Recorded information
━━━

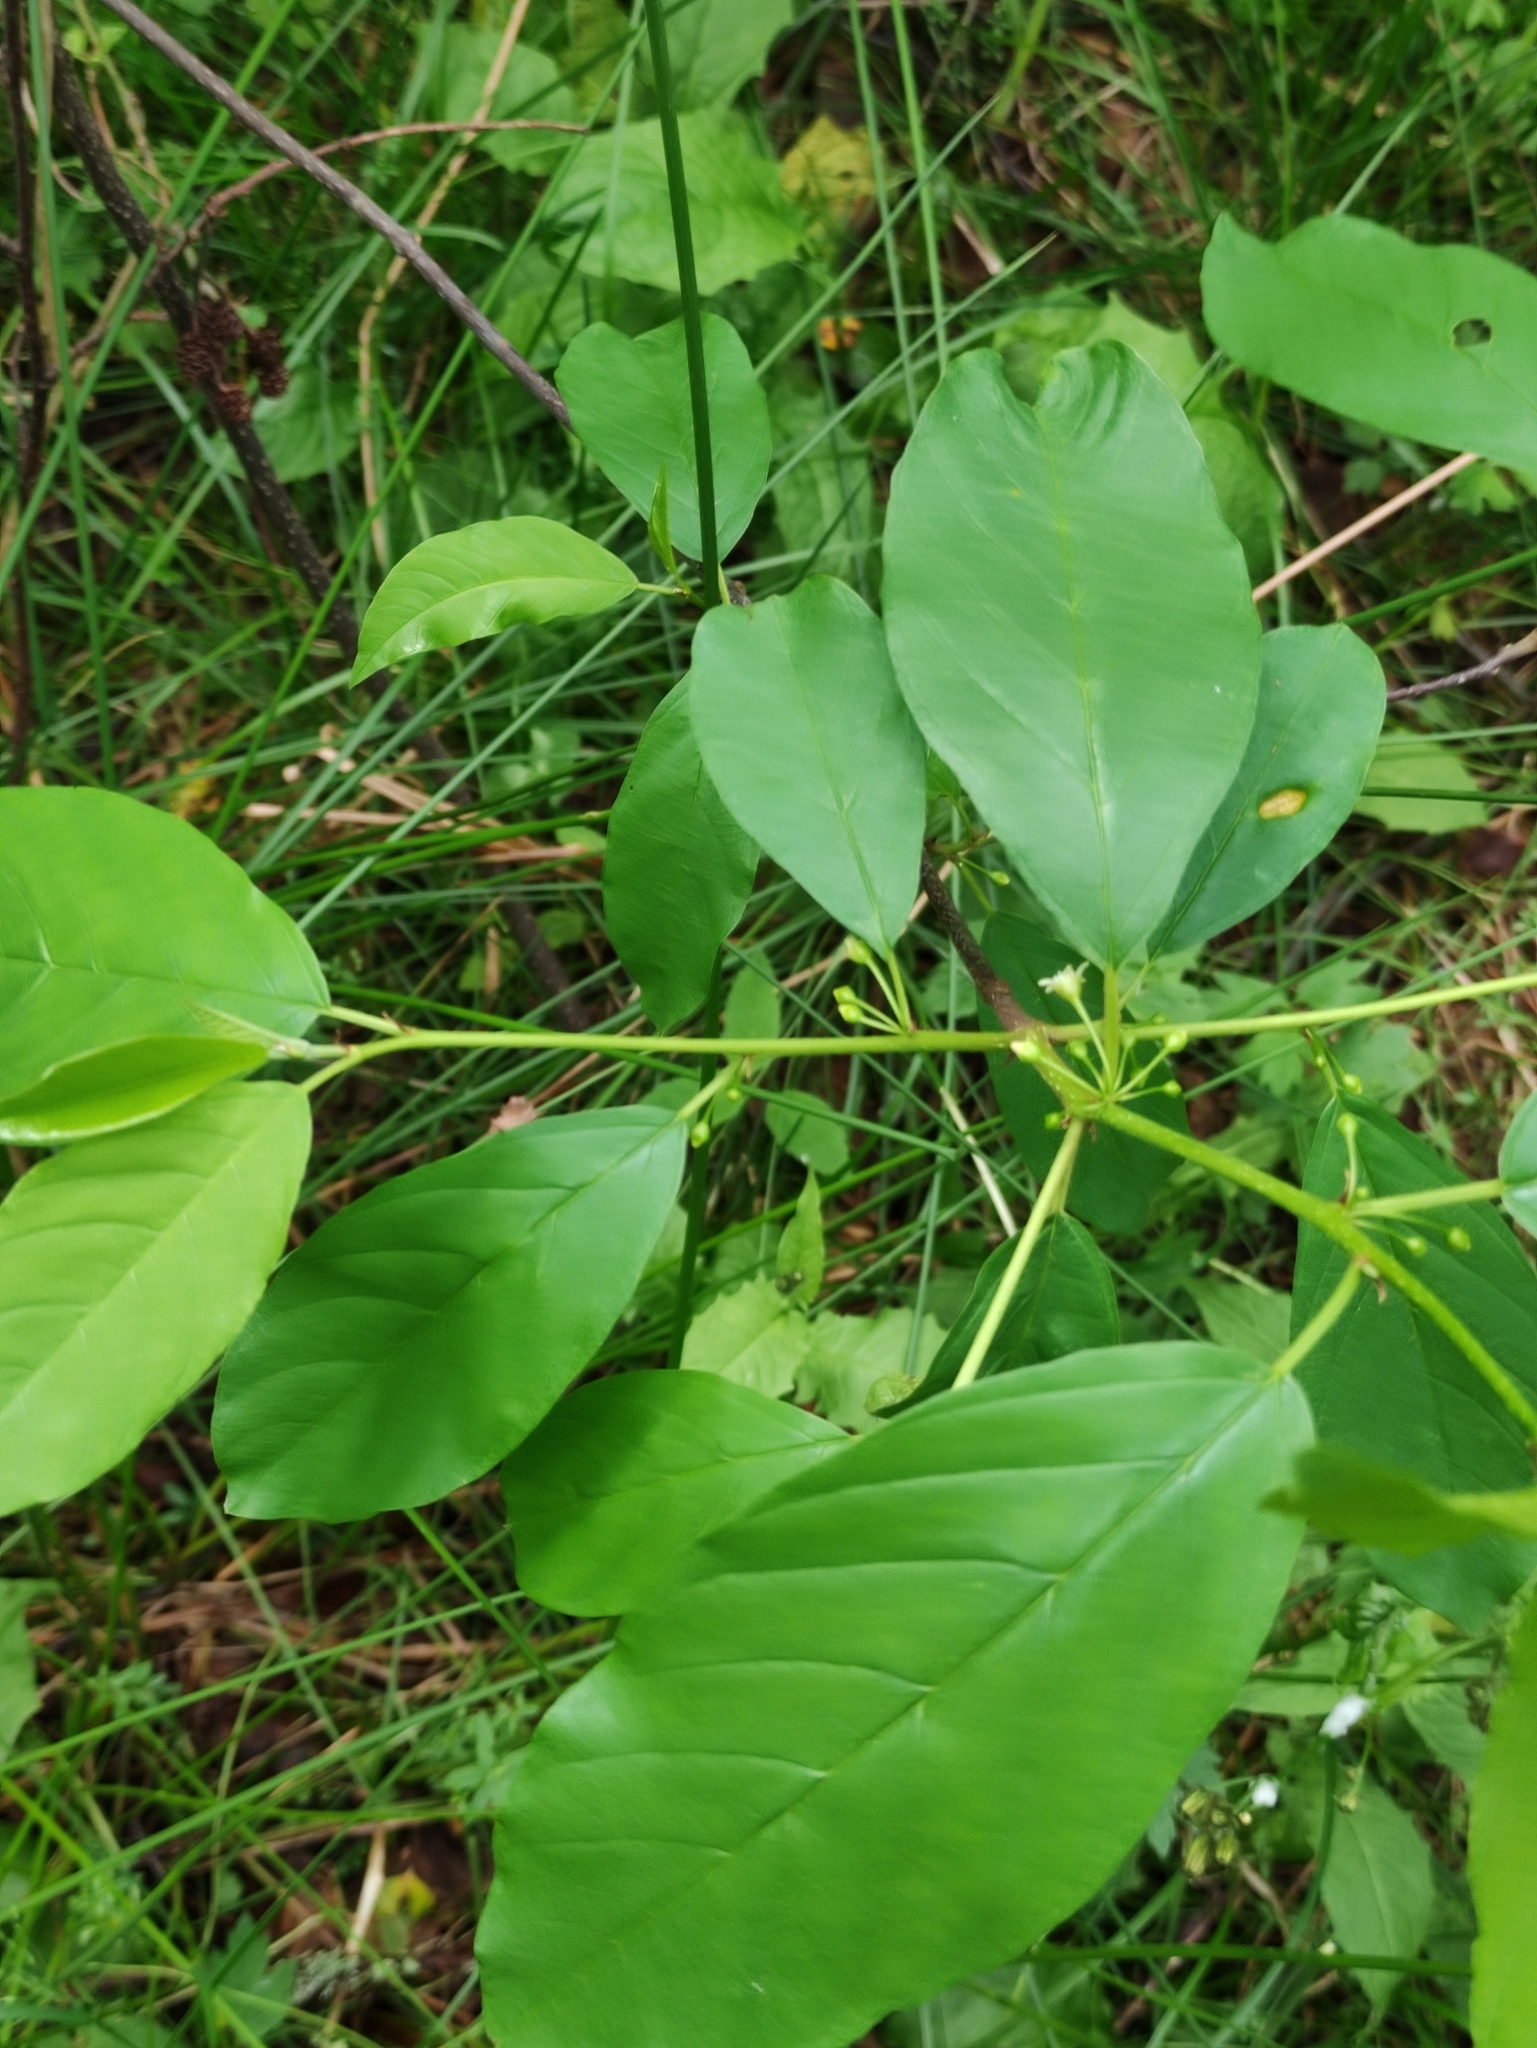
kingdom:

━━━

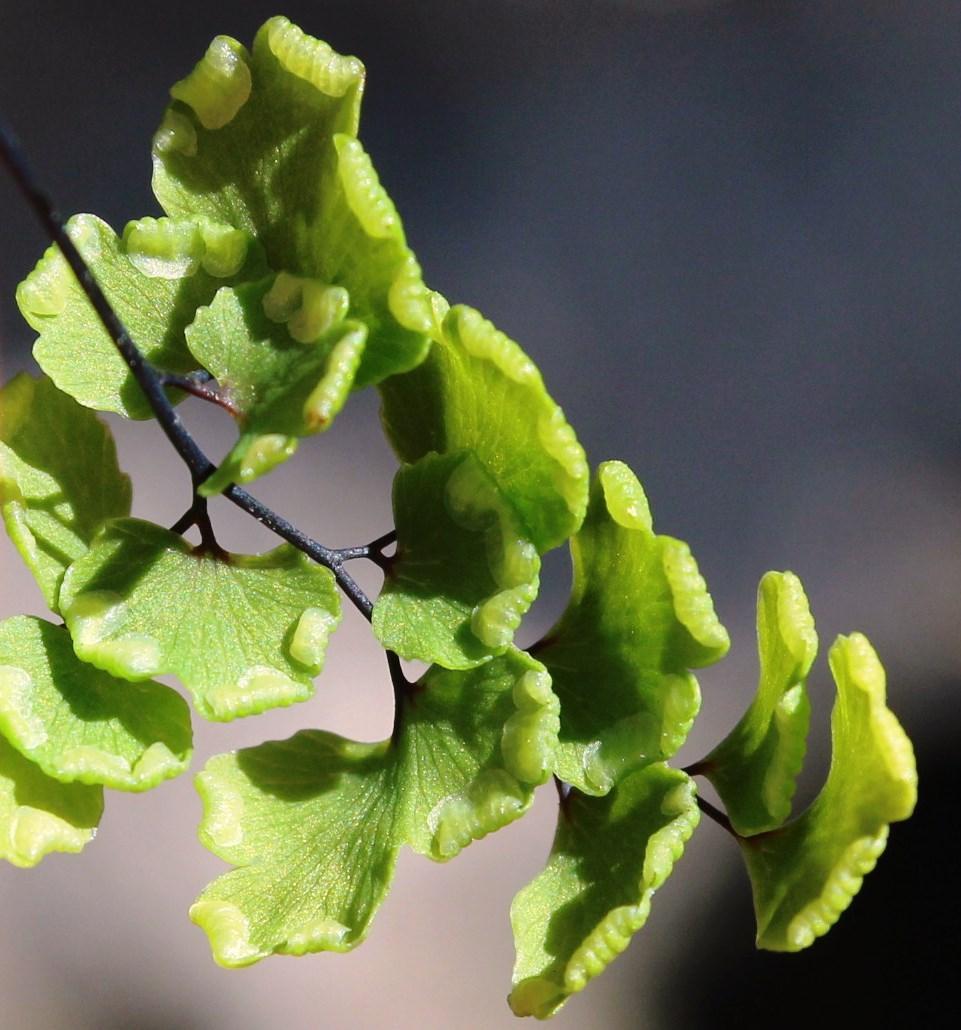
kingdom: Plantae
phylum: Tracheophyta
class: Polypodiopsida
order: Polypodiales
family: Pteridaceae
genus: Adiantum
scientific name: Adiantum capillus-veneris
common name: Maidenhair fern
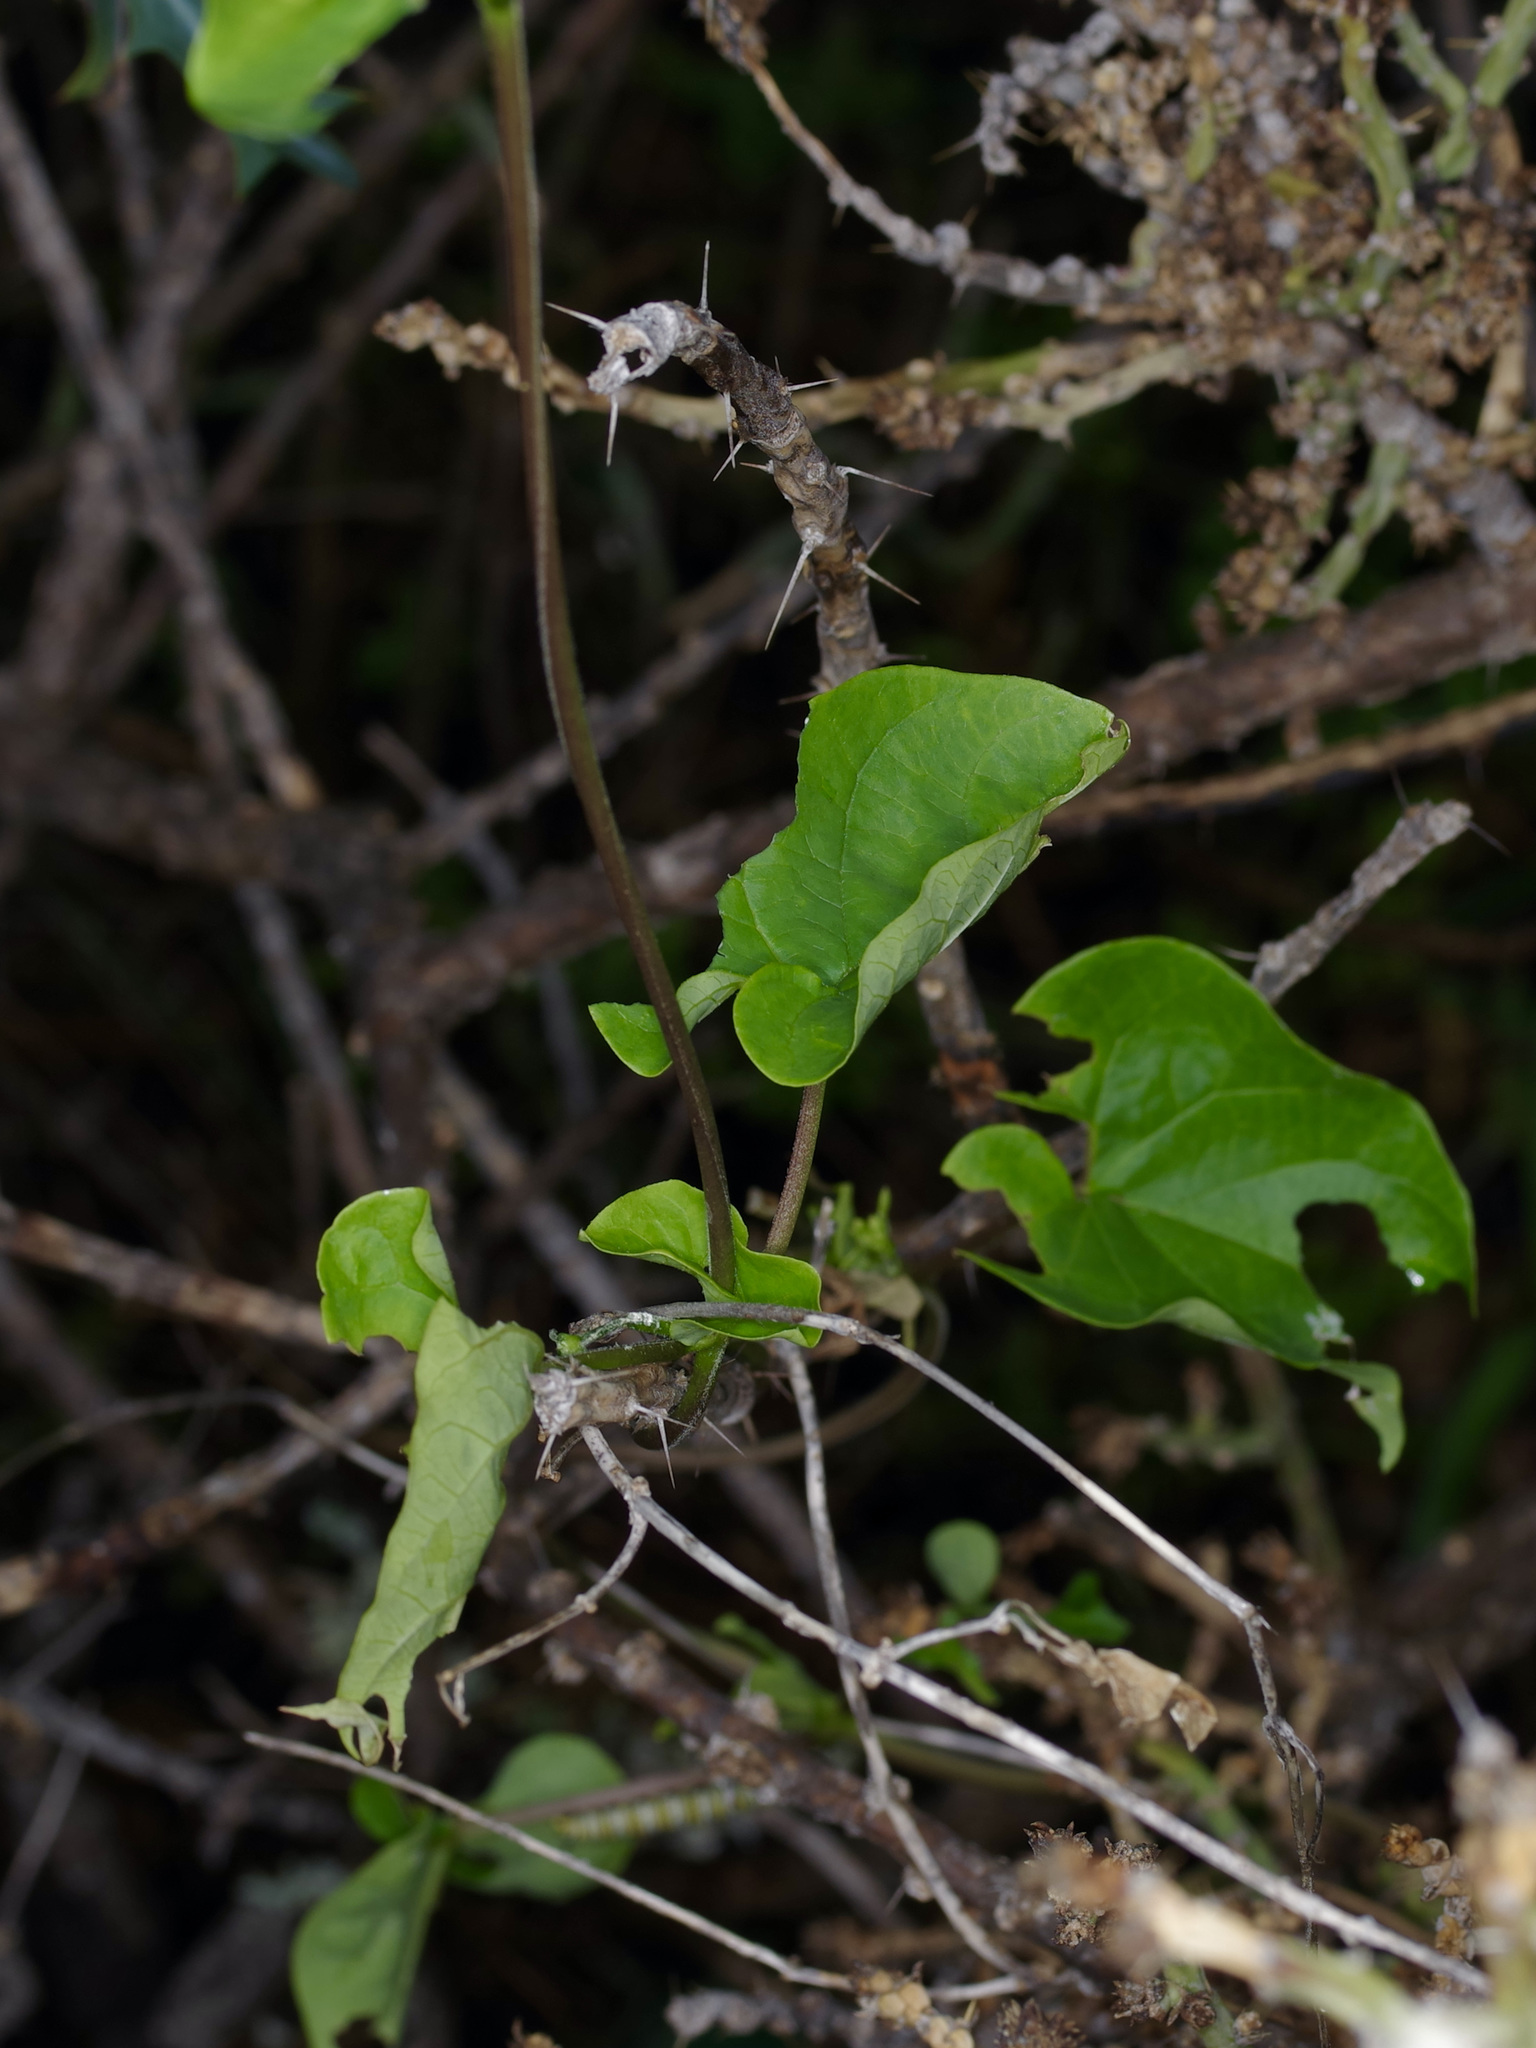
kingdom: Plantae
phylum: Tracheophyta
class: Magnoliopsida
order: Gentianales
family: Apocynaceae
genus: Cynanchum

━━━

Work to complete
Put the lines of the records, from the line with "class: Polypodiopsida" up to and including the line with "genus: Cynanchum", into a Markdown table with the columns Row and Record line, numbering each row and skipping any blank lines. Leave the pictures out of the table.

Result of this task
| Row | Record line |
|---|---|
| 1 | class: Polypodiopsida |
| 2 | order: Polypodiales |
| 3 | family: Pteridaceae |
| 4 | genus: Adiantum |
| 5 | scientific name: Adiantum capillus-veneris |
| 6 | common name: Maidenhair fern |
| 7 | kingdom: Plantae |
| 8 | phylum: Tracheophyta |
| 9 | class: Magnoliopsida |
| 10 | order: Gentianales |
| 11 | family: Apocynaceae |
| 12 | genus: Cynanchum |